A decision last month by a federal appeals court may have profound effects on how borrowers and lenders approach rescission letters. In Sherzer v. Homestar, the U.S. Court of Appeals for the Third Circuit decided that in order for a borrower to toll the statute of limitations on a rescission action, all they need to do is request rescission in writing from the lender.
This may not seem groundbreaking, but when one considers that it was previously the uniform rule that borrowers needed to file a lawsuit to enforce rescission rights within the limitations period, the effects are profound. Now (at least according to this court) once a borrower initiates a rescission letter, they can literally sit back and wait. This means that a borrower, in theory, could send a rescission letter and, if the lender does not respond, at some point in the distant future pay-off the loan and demand the restitution of interest in accordance with the Truth in Lending Act. In the meantime, a lender receiving such a notice would be sitting on a loan for which foreclosure rights could be compromised as a result of a borrower’s mere request—valid or not—for rescission.
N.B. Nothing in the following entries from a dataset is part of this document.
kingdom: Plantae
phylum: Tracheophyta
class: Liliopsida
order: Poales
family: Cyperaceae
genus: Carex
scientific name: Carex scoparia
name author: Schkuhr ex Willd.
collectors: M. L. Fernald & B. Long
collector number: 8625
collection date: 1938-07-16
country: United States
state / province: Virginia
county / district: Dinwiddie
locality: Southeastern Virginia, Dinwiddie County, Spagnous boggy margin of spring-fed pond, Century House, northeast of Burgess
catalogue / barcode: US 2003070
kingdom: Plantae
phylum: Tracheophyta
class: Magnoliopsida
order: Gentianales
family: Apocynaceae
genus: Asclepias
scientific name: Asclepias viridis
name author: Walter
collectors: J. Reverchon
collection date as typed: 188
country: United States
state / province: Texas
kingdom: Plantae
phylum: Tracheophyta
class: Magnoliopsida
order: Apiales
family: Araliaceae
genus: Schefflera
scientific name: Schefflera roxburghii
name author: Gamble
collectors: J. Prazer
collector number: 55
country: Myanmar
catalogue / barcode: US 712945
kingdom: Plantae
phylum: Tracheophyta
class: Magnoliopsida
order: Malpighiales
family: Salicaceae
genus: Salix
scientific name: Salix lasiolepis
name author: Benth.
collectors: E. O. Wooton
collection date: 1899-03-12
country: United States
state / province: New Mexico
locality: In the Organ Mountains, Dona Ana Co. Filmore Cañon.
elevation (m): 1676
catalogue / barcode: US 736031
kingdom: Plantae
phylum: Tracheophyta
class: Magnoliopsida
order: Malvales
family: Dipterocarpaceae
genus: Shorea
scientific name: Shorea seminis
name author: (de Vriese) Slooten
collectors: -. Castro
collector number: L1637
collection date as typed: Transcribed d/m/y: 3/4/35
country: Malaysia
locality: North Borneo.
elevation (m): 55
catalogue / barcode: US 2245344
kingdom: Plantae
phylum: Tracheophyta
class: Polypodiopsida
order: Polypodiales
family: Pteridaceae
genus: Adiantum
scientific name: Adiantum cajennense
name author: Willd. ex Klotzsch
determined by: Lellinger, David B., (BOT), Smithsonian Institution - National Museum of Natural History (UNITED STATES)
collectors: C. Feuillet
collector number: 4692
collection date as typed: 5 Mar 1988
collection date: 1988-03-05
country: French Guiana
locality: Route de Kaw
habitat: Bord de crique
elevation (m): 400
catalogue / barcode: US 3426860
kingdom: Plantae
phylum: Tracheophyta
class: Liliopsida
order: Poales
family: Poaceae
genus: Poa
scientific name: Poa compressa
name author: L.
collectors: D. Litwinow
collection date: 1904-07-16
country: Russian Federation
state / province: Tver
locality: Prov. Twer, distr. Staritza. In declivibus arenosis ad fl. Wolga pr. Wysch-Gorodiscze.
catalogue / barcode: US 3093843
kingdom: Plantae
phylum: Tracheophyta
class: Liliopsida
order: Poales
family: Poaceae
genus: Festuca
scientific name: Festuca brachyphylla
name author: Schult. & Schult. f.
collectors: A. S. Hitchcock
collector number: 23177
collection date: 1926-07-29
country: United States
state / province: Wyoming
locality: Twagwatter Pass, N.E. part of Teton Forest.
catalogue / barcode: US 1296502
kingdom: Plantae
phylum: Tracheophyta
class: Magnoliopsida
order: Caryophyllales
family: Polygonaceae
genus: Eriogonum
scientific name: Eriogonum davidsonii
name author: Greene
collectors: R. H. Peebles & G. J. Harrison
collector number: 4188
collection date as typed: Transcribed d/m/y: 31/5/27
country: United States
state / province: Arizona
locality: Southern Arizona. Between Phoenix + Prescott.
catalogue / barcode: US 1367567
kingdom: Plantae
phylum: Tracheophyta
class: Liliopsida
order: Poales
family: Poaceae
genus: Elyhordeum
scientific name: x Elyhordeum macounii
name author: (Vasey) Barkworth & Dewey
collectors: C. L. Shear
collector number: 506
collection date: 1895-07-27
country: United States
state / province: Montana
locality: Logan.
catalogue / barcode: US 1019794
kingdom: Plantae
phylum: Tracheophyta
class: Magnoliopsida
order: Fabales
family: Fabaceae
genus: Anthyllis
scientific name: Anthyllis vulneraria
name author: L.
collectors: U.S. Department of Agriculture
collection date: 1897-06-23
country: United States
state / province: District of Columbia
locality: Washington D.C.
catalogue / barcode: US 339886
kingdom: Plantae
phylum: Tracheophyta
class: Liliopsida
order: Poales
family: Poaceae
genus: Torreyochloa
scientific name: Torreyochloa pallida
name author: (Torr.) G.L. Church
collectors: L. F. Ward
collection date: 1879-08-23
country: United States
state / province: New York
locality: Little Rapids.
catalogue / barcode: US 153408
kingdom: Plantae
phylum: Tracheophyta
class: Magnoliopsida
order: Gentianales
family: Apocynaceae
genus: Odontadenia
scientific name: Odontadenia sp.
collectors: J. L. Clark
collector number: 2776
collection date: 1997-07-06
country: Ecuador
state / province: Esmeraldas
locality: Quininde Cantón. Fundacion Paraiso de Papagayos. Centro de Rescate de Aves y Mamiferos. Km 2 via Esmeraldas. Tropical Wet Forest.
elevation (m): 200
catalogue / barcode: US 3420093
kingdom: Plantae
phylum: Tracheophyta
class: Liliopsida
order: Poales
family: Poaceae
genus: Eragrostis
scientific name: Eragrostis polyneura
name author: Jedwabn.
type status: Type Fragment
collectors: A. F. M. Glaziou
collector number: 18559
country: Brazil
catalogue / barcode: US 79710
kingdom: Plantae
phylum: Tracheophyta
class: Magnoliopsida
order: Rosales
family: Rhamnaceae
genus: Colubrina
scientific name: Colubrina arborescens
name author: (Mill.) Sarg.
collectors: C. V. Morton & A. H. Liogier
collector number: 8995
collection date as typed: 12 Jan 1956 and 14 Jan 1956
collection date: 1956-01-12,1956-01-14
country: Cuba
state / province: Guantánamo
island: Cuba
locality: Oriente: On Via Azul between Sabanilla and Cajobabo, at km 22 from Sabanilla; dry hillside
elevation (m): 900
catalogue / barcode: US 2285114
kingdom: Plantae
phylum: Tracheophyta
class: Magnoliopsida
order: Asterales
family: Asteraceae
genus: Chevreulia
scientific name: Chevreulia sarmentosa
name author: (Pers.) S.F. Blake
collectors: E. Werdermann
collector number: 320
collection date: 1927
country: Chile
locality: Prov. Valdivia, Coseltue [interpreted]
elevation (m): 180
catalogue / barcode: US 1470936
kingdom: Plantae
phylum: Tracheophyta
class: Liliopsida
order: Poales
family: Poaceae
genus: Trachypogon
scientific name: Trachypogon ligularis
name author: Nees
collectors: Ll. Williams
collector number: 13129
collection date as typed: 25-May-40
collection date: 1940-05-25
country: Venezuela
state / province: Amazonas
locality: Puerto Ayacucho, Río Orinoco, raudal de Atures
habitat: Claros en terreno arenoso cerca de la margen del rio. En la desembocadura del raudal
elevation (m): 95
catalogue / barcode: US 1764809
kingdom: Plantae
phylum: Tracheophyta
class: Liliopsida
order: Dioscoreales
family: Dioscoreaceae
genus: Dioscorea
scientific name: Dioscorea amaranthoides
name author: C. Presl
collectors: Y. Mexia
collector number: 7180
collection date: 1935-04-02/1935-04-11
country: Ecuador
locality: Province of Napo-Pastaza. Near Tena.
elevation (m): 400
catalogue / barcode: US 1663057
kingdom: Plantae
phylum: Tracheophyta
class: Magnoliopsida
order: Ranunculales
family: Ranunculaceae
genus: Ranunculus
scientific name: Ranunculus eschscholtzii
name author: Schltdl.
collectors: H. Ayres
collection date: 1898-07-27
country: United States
Ultimately, it appears that—at least in the Third Circuit—a lender needs to affirmatively seek court intervention in order to resolve a mere request for rescission. Otherwise, the bank’s collateral is forever compromised. Moreover, if the bank takes no action, a borrower who might not at the time of the rescission letter have the means to repay the principal—a mandatory requirement to order rescission—could essentially perfect the right to rescission by sending the letter, waiting to acquire the financial means, and—at that point—initiating a lawsuit to enforce the rescission request.
There are appeals courts that have disagreed with the Third Circuit. However, the fact that uncertainty now exists should cause lenders to reexamine the manner in which they respond to rescission requests.